Sentiment analysis is a process where the dataset consists of emotions, attitudes or assessment which takes into account the way a human thinks, as noted by Feldman Ronen (Feldman, 2013). In a sentence, trying to understand the positive and the negative aspect is a very difficult task. The features used to classify the sentences should have a very strong adjective in order to summarize the review. These contents are even written in different approaches which are not easily deduced by the users or the firms making it difficult to classify them.

This task has received a lot of interest from the research community in the past years. The work is regarded the manner in which sentiment can be classified from texts pertaining to different genres and distinct languages, in the context of various applications, using knowledge-based, semi-supervised and supervised methods, as noted by Liu Bing (Liu, 2011). The result of the analyses performed have shown that the different types of text require specialized methods for sentiment analysis, as, for example, the sentiments are not conveyed in the same manner in newspaper articles and in blogs, reviews, forums or other types of user-generated contents, as noted by Balahur Alexandra and al (Balahur, Steinberger, Kabadjov, Zavarella, Van Der Goot, Halkia & Belyaeva, J. 2013).

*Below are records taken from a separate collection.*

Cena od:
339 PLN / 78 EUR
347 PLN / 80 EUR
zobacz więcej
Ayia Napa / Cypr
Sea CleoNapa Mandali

The Sentiment found within comments, feedback or critiques provide useful indicators for many different purposes and can be categorized by polarity, as noted by Kalaivani and Shunmuganathan (Kalaivani & Shunmuganathan, 2013). By polarity we tend to find out if a review is overall a positive one or a negative one. For example:

  • Positive Sentiment in Subjective Sentence: “I loved the movie Mary Kom”: This sentence is expressed positive sentiment about the movie Mary Kom and we can decide that from the sentiment threshold value of word “loved”. So, the threshold value of the word ‘loved’ has positive numerical threshold value;

  • Negative Sentiment in Subjective Sentences: “Phata poster nikla hero is a flop movie” defined sentence is expressed negative sentiment about the movie named: “Phata poster nikla hero” and we can decide that from the sentiment threshold value of a word: “flop”. So, the threshold value of a word: “flop” has negative numerical threshold value;

  • Sentiment Analysis is of Three Different Types: Document level, Sentence level and Entity level (Kiritchenko, Zhu, & Mohammad, 2014).

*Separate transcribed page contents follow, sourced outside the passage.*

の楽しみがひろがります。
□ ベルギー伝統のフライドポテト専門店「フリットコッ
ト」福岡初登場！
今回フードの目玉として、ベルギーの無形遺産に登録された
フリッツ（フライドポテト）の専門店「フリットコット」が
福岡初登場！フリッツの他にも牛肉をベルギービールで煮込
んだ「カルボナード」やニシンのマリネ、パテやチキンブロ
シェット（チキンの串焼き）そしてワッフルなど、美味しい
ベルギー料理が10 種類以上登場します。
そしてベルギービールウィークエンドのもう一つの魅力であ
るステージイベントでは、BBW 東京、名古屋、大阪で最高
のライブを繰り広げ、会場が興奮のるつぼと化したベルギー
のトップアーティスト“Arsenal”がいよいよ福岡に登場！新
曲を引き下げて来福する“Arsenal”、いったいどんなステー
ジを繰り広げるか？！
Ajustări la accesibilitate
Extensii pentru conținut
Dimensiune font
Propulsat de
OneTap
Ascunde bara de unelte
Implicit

The difficulties in Sentiment Analysis are an opinion word which is treated as positive side may be considered as negative in another situation. Also the degree of positivity or negativity also has a great impact on the opinions. For example: “good” and “very good” cannot be treated same. Although the traditional text processing says that a small change in two pieces of text does not change the meaning of the sentences (Kalaivani & Shunmuganathan, 2013). However the latest text mining gives room for advanced analysis, measuring the intensity of the word. Here is the point where we can scale the accuracy and efficiency of different algorithms (Fan, Wallace, Rich, & Zhang, 2006).

In this paper for Sentiment Analysis we are using three Supervised Machine Learning algorithms: Naïve Bayes, K-Nearest Neighbor (KNN) and Decision Tree to calculate the accuracy, precisions (of positive and negative corpuses) and recall values (of positive and negative corpuses), F-Measure, Number of tweets correctly classified, Number of tweets incorrectly classified and Execution Time.